Shari Tagliabue DRAMATIC SERVE
WHAT with Wimbledon and the Tour de France screening well into the wee hours this week, inventive actions have been required to keep the eyes open.
My preferred method for these all- nighters is snacking, the repetitive elbow action required to consume boxes of BBQ Shapes and TeeVee Snacks makes dozing off tricky; plus an upside of mindlessly munching on this calorific combo is that my serving arm gets a pretty good workout, despite the fact I can only serve underarm, and the last time I tried was last century.
Torn between the tennis and cycling, I’ve been flicking between the two in the hope of avoiding my pet hates; advertisements, pigsquealer serves from specific female players, and the Tour’s regular foodie segments. All are distractions that are a true test of an armchair sportsperson’s tolerance levels, and any interruption to the action sees the “I’m just resting my eyes” excuse come into play, which we all know is the one- way ticket to Slumberville, and the couch- related fallout; the cricked neck, the unbrushed teeth, and the sudden jolt awake at 4am in a lather of sweat to find that despite the hours put in, you’ve missed seeing who won the match or the stage.
I blame you, Gabriel Gate, and you too, Maria Shaparova, and every ad unless they’re clever or funny, so pretty much all ads except the meerkat ones.

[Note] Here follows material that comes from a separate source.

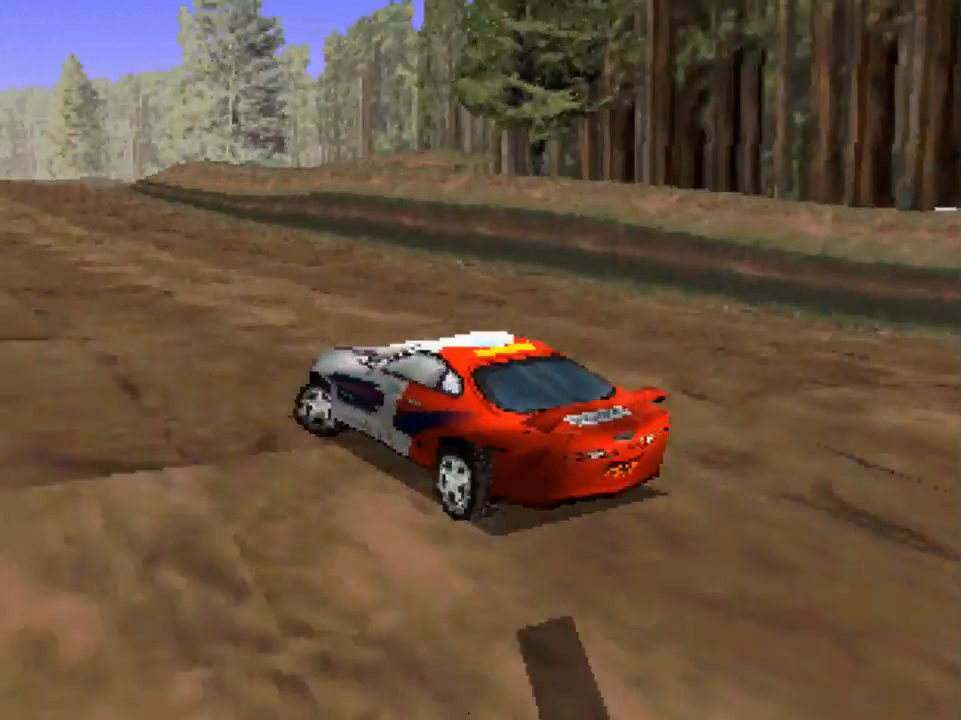
{"buttons": ["A"], "left_stick": "right", "right_stick": "center", "events": [[33, "left_stick", "down-left"], [200, "left_stick", "left"], [433, "left_stick", "center"], [500, "left_stick", "right"]]}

The ultimate aim of successful channel surfing during these sporting marathons is to seamlessly flick from a tie- breaker in the tennis to an unexpected breakaway in the cycling; both of these events halt the dozing- off process; the sight of a spin cycle of tumbling cyclists gingerly racing on after losing layers of skin and Lycra is pure drama, as is classic seesawing battle of tie- breaker tension.
But the tennis has been somewhat hijacked by our Aussie young guns behaving badly.
You could question when tennis became populated with badtempered brats, and the answer would be way back when McEnroe was a Little Annie lookalike and had a mega- hissy fit whenever a call didn’t go his way.
He’s long outgrown the tantrums; these days he’s a conservative commentator wearing a conservative sports jacket, which would have been unimaginable back when he was screaming at the umpire.
Which brings me to my point – people change, they grow up.
Promising Aussie players Bernard Tomic, 22, and Nick Kyrgios, 20, have done themselves no favours with their antics, but while not all players go down this track ( like my all- time favourites, the impeccably behaved Pat Rafter and Mats Wilander — sigh) we need to remember these two boys are 22, and 20. Sure, they look like young men, they play like young men, but the reality is that they are barely out of their teens.
Tennis is a sport that requires unwavering focus, but it’s not in their skill set, yet.
They only need to take a leaf out of Roger Federer’s book. You won’t find him cracking a tanty, ever – that’s because he’s too busy winning.
IMMATURE DISPLAY: Nick Kyrgios still has time to improve his on- court behaviour.